Abstract

Abstract The aged skin microenvironment and aged fibroblasts contribute to melanoma progression. A key hallmark of skin ageing is the loss of subcutaneous fat. Because previous work has established that lipids contribute to melanoma invasion and proliferation, we studied whether aged adipocytes contribute to the poor outcome of aged patients. We compared the distinct lipid secretory profile of young and aged human subcutaneous adipocytes, and discovered young and aged adipocytes contribute different lipids to the melanoma microenvironment, activating aged-dependent signaling pathways and driving distinct metabolic programms in melanoma cells. To test how aged and young adipocytes affect melanoma, we obtained human preadipocytes from donors of different ages and differentiated them to functional adipocytes in vitro.

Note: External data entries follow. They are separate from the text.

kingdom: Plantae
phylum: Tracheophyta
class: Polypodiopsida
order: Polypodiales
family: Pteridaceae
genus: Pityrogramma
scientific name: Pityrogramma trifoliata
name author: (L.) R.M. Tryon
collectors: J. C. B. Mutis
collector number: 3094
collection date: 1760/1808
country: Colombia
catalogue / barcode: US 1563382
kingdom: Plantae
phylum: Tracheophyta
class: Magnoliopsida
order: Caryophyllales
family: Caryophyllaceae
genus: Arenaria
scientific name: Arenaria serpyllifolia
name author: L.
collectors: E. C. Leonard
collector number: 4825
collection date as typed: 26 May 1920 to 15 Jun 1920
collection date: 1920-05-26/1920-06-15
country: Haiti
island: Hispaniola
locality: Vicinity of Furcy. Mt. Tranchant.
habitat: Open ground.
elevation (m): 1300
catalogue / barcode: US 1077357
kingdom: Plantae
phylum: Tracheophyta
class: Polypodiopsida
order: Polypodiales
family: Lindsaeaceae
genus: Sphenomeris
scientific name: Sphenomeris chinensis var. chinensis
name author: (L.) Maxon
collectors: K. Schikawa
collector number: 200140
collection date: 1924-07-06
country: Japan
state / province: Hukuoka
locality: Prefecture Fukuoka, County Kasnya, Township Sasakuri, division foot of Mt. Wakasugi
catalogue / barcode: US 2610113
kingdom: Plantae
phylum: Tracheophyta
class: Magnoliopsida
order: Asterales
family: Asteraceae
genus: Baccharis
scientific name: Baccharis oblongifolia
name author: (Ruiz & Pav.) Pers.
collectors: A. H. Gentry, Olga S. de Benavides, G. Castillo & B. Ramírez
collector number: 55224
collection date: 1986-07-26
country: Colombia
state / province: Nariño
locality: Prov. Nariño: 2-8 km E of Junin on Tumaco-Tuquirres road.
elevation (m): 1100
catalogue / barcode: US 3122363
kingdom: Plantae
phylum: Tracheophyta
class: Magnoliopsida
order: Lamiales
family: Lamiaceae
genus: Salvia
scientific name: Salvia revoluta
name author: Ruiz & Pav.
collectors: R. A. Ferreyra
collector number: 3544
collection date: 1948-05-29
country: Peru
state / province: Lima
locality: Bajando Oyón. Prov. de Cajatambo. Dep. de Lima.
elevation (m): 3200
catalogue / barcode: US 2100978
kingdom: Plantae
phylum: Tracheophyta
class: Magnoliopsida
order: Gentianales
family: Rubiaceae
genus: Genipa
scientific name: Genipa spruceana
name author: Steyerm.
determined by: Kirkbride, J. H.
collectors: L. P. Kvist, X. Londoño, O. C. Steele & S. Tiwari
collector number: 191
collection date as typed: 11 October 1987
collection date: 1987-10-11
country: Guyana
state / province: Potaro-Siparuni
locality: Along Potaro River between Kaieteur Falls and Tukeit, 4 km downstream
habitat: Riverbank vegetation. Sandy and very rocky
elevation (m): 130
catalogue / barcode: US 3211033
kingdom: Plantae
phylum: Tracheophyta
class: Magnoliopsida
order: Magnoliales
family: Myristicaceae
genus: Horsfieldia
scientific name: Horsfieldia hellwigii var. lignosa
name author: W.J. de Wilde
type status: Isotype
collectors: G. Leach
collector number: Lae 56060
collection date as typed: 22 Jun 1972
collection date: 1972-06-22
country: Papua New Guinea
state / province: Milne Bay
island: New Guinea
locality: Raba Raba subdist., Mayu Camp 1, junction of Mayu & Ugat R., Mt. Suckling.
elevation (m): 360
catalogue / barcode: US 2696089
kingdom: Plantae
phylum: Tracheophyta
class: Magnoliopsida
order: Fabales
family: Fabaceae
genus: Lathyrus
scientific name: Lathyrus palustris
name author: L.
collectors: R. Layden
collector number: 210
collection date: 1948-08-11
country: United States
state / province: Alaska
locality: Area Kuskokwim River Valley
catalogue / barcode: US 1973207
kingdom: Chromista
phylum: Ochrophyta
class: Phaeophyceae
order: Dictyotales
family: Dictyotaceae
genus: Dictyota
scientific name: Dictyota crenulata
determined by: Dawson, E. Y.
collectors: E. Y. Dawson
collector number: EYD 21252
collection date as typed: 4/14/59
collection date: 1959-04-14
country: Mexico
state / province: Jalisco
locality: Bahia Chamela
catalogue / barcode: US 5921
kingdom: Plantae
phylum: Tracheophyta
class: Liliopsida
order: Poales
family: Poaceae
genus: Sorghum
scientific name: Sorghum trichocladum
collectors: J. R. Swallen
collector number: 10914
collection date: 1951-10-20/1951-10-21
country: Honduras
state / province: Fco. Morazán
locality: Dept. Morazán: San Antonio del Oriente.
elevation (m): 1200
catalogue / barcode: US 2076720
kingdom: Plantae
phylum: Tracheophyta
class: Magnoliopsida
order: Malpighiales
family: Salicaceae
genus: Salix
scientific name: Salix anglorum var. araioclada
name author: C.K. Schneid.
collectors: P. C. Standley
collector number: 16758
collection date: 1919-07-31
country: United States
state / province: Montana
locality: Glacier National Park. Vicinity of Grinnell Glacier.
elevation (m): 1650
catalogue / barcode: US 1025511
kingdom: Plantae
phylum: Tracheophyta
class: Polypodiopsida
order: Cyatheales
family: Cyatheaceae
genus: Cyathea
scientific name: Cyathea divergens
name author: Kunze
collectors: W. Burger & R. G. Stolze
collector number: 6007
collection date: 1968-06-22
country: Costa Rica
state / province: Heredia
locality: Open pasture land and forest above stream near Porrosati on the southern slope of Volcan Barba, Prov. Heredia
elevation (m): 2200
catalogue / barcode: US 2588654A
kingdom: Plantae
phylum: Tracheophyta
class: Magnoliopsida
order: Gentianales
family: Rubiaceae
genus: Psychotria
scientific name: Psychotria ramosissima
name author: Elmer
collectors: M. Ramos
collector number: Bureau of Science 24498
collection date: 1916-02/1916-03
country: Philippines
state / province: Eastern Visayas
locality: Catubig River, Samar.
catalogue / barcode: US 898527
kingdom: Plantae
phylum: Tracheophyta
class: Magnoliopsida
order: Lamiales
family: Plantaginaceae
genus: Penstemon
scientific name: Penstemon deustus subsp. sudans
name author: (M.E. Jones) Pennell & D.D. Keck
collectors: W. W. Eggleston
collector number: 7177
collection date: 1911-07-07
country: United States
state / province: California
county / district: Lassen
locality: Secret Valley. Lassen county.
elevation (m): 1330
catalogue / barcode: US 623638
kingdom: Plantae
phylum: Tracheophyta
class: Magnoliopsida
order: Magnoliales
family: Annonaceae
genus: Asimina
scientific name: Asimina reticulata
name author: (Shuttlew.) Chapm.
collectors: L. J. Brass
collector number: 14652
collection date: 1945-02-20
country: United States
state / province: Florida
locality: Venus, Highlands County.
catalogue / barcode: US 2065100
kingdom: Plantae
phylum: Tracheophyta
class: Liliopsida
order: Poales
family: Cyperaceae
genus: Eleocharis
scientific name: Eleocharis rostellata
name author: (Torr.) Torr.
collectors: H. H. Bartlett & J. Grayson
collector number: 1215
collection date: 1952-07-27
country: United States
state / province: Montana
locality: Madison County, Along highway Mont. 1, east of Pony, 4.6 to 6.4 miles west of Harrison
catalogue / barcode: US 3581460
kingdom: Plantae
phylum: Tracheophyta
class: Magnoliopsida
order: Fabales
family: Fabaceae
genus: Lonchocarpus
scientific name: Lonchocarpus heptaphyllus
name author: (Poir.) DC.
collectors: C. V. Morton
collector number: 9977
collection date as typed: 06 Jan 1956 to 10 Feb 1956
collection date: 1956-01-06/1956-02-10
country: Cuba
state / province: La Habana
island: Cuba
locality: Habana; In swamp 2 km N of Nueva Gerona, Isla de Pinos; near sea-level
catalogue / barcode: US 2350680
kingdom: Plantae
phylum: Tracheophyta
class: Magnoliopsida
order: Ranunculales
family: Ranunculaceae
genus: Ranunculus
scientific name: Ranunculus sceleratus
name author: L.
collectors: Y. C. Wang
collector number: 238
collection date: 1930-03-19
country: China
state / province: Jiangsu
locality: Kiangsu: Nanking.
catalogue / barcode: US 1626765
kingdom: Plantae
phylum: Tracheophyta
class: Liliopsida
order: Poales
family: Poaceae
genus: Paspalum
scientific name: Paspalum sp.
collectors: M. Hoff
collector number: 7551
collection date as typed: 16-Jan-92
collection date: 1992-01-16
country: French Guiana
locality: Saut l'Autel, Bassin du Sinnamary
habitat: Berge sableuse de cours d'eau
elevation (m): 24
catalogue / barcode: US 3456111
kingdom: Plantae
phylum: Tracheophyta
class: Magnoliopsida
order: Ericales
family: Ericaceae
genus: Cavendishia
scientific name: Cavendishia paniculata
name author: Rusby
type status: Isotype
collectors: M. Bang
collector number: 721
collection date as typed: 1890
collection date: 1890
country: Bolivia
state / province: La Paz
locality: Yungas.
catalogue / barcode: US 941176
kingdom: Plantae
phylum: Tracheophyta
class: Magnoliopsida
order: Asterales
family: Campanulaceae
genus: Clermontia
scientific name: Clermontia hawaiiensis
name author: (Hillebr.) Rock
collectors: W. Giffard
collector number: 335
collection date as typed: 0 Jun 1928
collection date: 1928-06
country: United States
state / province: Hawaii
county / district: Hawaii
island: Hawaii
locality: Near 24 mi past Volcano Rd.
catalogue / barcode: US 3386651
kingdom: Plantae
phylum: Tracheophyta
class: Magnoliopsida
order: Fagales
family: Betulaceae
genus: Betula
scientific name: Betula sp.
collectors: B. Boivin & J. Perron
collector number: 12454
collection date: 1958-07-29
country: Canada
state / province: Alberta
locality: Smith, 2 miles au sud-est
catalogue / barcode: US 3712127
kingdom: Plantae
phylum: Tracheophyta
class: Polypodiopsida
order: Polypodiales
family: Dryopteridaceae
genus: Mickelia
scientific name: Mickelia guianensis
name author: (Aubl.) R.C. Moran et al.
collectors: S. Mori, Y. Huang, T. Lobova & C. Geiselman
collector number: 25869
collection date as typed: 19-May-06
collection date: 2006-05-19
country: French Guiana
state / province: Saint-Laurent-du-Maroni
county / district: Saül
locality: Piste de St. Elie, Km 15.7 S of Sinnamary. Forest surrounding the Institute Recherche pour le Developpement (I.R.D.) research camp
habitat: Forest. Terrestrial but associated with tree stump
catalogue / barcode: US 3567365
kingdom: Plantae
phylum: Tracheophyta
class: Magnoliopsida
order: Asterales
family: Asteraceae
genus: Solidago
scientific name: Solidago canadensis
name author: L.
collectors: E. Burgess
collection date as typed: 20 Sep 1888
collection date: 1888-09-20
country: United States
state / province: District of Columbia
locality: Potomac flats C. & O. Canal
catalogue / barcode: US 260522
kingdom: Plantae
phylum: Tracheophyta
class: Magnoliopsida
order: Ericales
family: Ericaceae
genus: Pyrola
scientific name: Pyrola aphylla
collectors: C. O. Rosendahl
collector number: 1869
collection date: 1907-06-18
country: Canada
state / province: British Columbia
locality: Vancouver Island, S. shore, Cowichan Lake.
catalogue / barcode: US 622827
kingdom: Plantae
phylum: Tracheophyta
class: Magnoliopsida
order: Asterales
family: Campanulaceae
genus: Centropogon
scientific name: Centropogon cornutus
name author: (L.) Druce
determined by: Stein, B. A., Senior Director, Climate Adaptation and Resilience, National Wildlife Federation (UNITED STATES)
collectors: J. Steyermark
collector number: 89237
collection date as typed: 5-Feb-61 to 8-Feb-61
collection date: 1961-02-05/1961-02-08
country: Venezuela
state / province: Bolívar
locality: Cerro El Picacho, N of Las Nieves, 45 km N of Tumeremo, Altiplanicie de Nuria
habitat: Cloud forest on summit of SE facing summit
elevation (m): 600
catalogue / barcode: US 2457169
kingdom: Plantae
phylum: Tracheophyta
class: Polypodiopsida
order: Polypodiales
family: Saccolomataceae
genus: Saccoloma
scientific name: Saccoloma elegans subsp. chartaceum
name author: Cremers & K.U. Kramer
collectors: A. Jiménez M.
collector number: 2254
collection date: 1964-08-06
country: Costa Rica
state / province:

We studied the morphological, transcriptomic, proteomic, and lipid profile of adipocytes by age, then exposed melanoma cells to the young or aged adipocyte secretome. We observed melanoma cells exposed to young adipocyte secretome increased the rate of proliferation, invasion, and migration compared to melanoma cells exposed to aged adipocyte secretomes. This effect was linked to a greater amount of total lipids secreted by young adipocytes, as well as a unique ratio of lipids by age, which were taken up by melanoma cells. Critically, lipid transfer led to distinct signaling pathway activation and metabolic reprogramming. In vivo, these differences led to a greater rate of metastasis and distinct tropism of melanoma cells exposed to aged or young adipocyte secretomes. Finally, we systematically tested the contribution of differentially secreted lipids by age and identified the specific lipids that function as signaling molecules to switch metabolic dependencies and fuel proliferation, invasion, and migration of melanoma cells Citation Format: Shilpa Gurung. Adipocyte age dependent metabolic programming dictates melanoma metastatic burden and tropism [abstract]. In: Proceedings of the American Association for Cancer Research Annual Meeting 2022; 2022 Apr 8-13. Philadelphia (PA): AACR; Cancer Res 2022;82(12_Suppl):Abstract nr 3640.